The group had organized a videoconference celebration the afternoon after the ruling was released.

“Today we celebrate,” he said. “Tomorrow we will be organizing again.”

Benedictine Sister Benita Coffey, president of the board of directors of the Sisters and Brothers of Immigrants, a group of men and women religious in the Archdiocese of Chicago, said her group is also organizing to advocate for the passage of the Dream Act. The group, which works with the archdiocese’s Immigration Ministry, put out a statement calling the Supreme Court ruling a “tremendous victory” and urging the Senate to take action.

Members of Sisters and Brothers of Immigrants are sending that statement to anyone they can think of, and urging them to spread the word so that more people will contact their senator.

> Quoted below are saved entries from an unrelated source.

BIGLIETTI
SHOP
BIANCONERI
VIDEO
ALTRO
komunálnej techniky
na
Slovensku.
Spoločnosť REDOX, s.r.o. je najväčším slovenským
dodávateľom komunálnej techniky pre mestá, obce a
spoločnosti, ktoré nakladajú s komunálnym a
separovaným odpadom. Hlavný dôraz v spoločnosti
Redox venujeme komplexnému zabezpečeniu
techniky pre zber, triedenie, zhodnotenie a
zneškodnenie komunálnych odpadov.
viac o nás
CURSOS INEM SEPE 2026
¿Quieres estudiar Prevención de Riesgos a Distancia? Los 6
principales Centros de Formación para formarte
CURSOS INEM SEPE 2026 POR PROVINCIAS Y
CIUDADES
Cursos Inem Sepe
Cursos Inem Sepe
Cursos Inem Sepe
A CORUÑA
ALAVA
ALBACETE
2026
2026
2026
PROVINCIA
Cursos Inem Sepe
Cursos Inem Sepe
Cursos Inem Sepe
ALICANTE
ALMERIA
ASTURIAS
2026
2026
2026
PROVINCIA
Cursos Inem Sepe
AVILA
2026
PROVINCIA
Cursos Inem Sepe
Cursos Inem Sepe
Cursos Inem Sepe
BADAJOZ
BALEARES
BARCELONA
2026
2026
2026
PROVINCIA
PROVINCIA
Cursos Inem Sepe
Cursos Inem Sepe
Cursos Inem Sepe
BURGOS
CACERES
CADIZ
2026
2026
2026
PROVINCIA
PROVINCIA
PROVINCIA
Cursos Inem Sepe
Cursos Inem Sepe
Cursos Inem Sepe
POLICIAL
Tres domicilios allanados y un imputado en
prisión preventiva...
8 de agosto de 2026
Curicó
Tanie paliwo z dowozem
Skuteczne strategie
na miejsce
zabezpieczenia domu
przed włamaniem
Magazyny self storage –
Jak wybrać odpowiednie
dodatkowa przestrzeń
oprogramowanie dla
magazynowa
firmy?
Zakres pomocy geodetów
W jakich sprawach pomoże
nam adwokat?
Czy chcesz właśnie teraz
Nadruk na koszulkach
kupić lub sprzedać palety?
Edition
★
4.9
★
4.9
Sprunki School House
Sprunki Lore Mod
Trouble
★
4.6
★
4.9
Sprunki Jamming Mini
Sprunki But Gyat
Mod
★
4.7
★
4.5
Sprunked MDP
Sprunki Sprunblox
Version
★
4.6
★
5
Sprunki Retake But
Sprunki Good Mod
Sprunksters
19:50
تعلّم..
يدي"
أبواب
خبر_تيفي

It’s important even in states like Illinois, where both U.S. Senators are on record as supporting the DREAM Act, she said.

“We need to tell them that we’re behind them,” Sister Benita said. “I don’t know if they really know the power of how many people are behind them. We want this done. ‘Whatever you do to the least of these, you do to me,’ and we’re all responsible for that. We’re not going to stop talking about it.”